* Given passage *

BEGIN

The FDA has acknowledged a distinct link between breast implants and cancer. Specifically known to scientists as large cell lymphoma (ALCL), ALCL is known to be a rare form of non-Hodgkin’s lymphoma. More than 350 women have come forward to tell the FDA that they were diagnosed with ALCL after receiving breast implants. So far, this cancer of the blood has claimed the lives of 9 women.French regulators proved to be ahead of the curve in 2016 after acknowledging this life threatening link-giving the manufactures the burden of proof to prove the safety of their products.
Via Daily Mail:
“Some research has suggested bacteria on the outer shell introduced during implantation leads to immune system changes that trigger the cancer. However, this is not proven.
British body the Medicines and Healthcare Products Regulatory Agency (MHRA) has not revised its guidance since 2014. A spokesman said: ‘We will closely monitor the results of the investigation by the French Regulatory Authority and will take appropriate regulatory or safety action if needed.’
In most cases of BIA-ALCL, women are successfully treated with surgery alone, but chemotherapy and radiotherapy may also be needed.” Luckily, regulators have confirmed that ALCL can be treated by simply reliving the implants. “All of the information to date suggests that women with breast implants have a very low but increased risk of developing ALCL compared to women who do not have breast implants,’ the FDA said in a statement released on Tuesday.
‘Most cases of breast implant-associated ALCL are treated by removal of the implant and the capsule surrounding the implant and some cases have been treated by chemotherapy and radiation,’ it said.” With breast implants being the second most popular form of plastic surgery, it is important that women are mindful of all potential risks associated with the procedure.

END

* Exercise tasks *
#1 List every regulatory body named in the breast implant article.
#2 Transcribe the breast implant article between "The FDA has" and "of their products.", inclusive.
#3 According to the breast implant article, why is it important that women be mindful of the potential risks of breast implants?
The rows that come after the article are separate material with no connection to it.

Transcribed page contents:

BEGIN

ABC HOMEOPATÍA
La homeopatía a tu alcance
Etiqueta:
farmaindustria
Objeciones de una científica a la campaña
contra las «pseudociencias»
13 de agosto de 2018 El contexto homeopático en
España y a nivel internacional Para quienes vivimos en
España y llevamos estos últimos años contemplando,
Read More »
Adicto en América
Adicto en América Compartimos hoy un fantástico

END
BEGIN

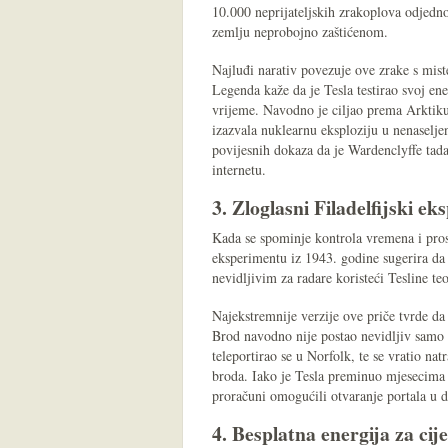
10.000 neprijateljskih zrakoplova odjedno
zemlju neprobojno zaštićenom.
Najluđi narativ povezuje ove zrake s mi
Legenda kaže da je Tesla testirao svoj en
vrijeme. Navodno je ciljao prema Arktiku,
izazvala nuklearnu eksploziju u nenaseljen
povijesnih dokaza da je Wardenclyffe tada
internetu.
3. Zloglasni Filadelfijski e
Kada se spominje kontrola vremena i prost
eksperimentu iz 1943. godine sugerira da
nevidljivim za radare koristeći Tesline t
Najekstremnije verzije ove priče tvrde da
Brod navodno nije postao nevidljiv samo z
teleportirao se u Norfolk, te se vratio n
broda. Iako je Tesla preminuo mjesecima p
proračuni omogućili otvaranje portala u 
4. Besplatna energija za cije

END

* Responses in order *
#1
- FDA
- Medicines and Healthcare Products Regulatory Agency (MHRA)
- French Regulatory Authority

#2
The FDA has acknowledged a distinct link between breast implants and cancer. Specifically known to scientists as large cell lymphoma (ALCL), ALCL is known to be a rare form of non-Hodgkin’s lymphoma. More than 350 women have come forward to tell the FDA that they were diagnosed with ALCL after receiving breast implants. So far, this cancer of the blood has claimed the lives of 9 women.French regulators proved to be ahead of the curve in 2016 after acknowledging this life threatening link-giving the manufactures the burden of proof to prove the safety of their products.

#3 The article says breast implants are the second most popular form of plastic surgery.